Somehow ended up in this thread after being confused on why there is a "brick and mortar" and a "mortar and brick" subsection, so I clicked on each to see what difference was and ended up clicking this thread because of view count and the fact that I have played a lot of live poker in my day and my tipping policy has changed dramatically over the years.
The first thing I learned from this thread is that the B/M section has to have the highest iq per reg poster %. So many well thought out novel length pots with perfect punctuation and huge fancy words in the 30 pages of this thread that it actually hurts my intellectual ego because I consider myself of above avg intelligence. But with the amount of good content in this thread all over tipping, you would think this it was being debated by a bunch of members of MENSA .
Secondly, The Palimax has been owning this thread really hard in the last few pages, and as much as I hate to say it its true with regards to dealers.
Quote:
Originally Posted by The Palimax
You're paid to eat my crap and smile.
Ive seen dealers take so much **** from players time after time and have on numerous occasion stood up for the dealers, its just part of the job. Deal with it.
My tipping background/policy goes like this. I started playing live poker when I was sneaking into my local card room at 17 to play 3/6 hold em. Obviously didn't even know it was the norm, and took a few sessions to catch on to what was going on. I grinded live hold em at the same card room for probably 3-6 days a week for 3-4 years, starting at $3/6 and eventually moving up to 15/30 which was their big game. It was a card room of only like 7 tables and a smaller pool of dealers, so playing the amount of hours I got to know them all and saw them almost daily. At the time I really wanted to be what I would call a "known reg" I guess, where all the dealers and floors liked me and knew me. So for years I was tipping anywhere from $2-8 per hand all while playing small-mid stakes limit holdem, something that is obviously going to kill your winrate.

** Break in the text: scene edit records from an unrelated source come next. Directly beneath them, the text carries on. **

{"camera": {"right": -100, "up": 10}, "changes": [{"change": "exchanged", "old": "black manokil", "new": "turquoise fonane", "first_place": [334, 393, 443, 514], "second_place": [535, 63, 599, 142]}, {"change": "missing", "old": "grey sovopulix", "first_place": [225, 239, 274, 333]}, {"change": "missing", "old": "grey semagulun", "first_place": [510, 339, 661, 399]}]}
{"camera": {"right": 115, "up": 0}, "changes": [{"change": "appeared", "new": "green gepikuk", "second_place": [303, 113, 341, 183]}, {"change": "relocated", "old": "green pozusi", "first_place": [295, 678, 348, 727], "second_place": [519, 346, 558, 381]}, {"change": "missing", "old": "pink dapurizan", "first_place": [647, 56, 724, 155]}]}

I finally found online poker and started to succeed at it when I was 22 and for like three years I didn't play live at all minus summers at wsop. After Black Friday I decided to start going back to the card room I had originally started playing at to play $30/60 a few days a month when I wasn't out of town/country. Even though it had been like three years since I had been there, it was literally all the same faces dealing. Everybody was obviously very cordial at the beginning because I had always been a very good tipper, but it was funny how things changed when I didn't tip so liberally. While playing online and learning about win rates and never having to tip, it made me realize that I had just been naive about tipping before and was cutting into my winnings pretty substantially. Now I was only tipping $1 per hand and the occasional 2-3 for big pots, good service etc.. Some of the dealers that used to always be so friendly, were now being cold and rude because I guess they were expecting more. Its almost all about the $ in the service industry, which if fine, but when the level of service/treatment is greatly impacted by how big of a tipper you are its crossing the line.

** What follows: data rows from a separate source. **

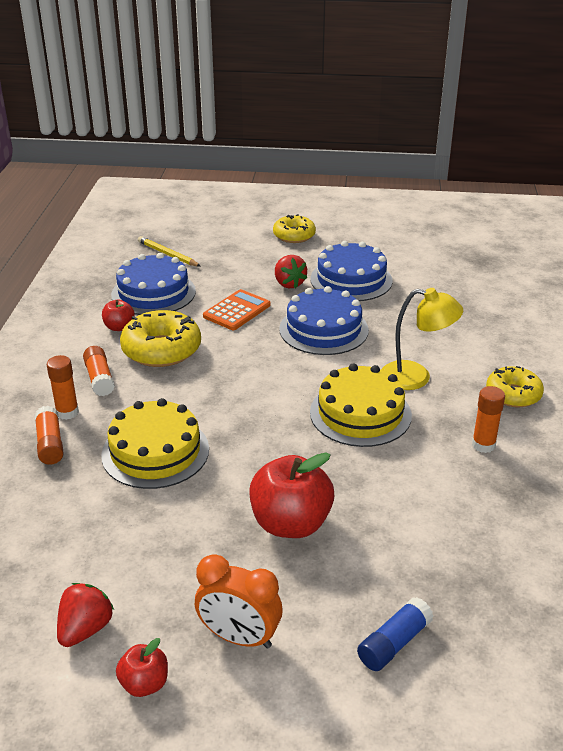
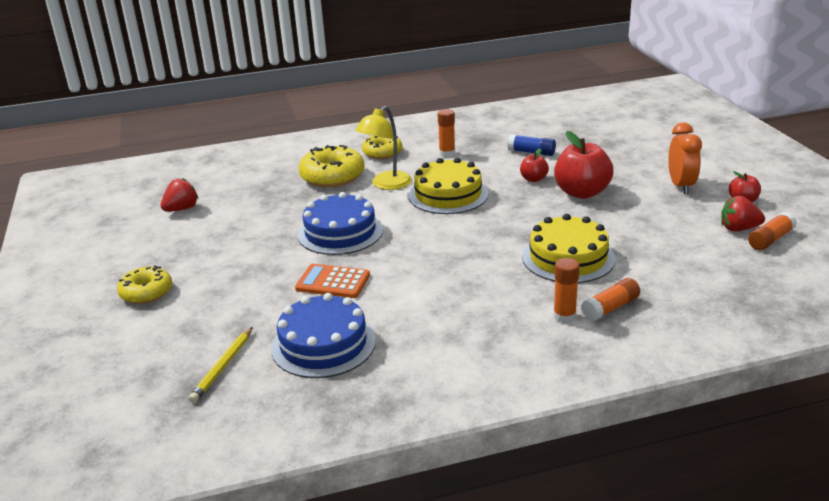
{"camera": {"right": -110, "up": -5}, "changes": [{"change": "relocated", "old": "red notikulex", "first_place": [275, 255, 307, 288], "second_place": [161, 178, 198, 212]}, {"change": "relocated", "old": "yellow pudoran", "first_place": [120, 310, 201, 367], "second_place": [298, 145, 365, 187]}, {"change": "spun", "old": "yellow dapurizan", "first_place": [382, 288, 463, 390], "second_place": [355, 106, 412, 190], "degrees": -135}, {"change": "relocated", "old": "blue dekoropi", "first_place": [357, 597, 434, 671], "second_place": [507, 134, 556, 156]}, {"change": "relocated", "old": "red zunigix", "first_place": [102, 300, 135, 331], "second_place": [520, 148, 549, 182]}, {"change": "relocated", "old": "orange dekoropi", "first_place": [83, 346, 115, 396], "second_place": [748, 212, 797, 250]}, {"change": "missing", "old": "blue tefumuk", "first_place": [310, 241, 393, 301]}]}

I now play almost exclusively live $10/20 and 25/50, and usually tip $1-3 on pots <5k and anywhere from 3-25 on >5k. I've never tipped more than $25 even on puts 30-40k, does that make me cheap?

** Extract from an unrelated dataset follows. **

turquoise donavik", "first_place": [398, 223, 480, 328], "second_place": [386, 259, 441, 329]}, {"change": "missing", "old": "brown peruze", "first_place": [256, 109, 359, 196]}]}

Here are the few basic things that I am looking for in a dealer and will influence my level of generosity.
1.DO NOT INITIATE CONVERSATION!!!!
Over the years this has become by far my biggest pet peeve, and the thing that slows the game down the most and causes the most errors. Its ok to greet the table with a "How is everyone today?," but when a dealer starts making small talk with the players its literally the nut low. I would say <5% of the dealers are skilled enough that they can both make small talk and keep the game going with a good pace and no mistakes. Normally it just ends up with the dealer getting distracted and loosing the action, burning and turning too quickly etc..
2. Keep the speed of play reasonable
Some tables, especially bigger NL games are going to be a bit slower with lots of people going into the tank, but as a dealer be aware of when someone is thinking about a decision and when someone just clearly does not know that the action is on them.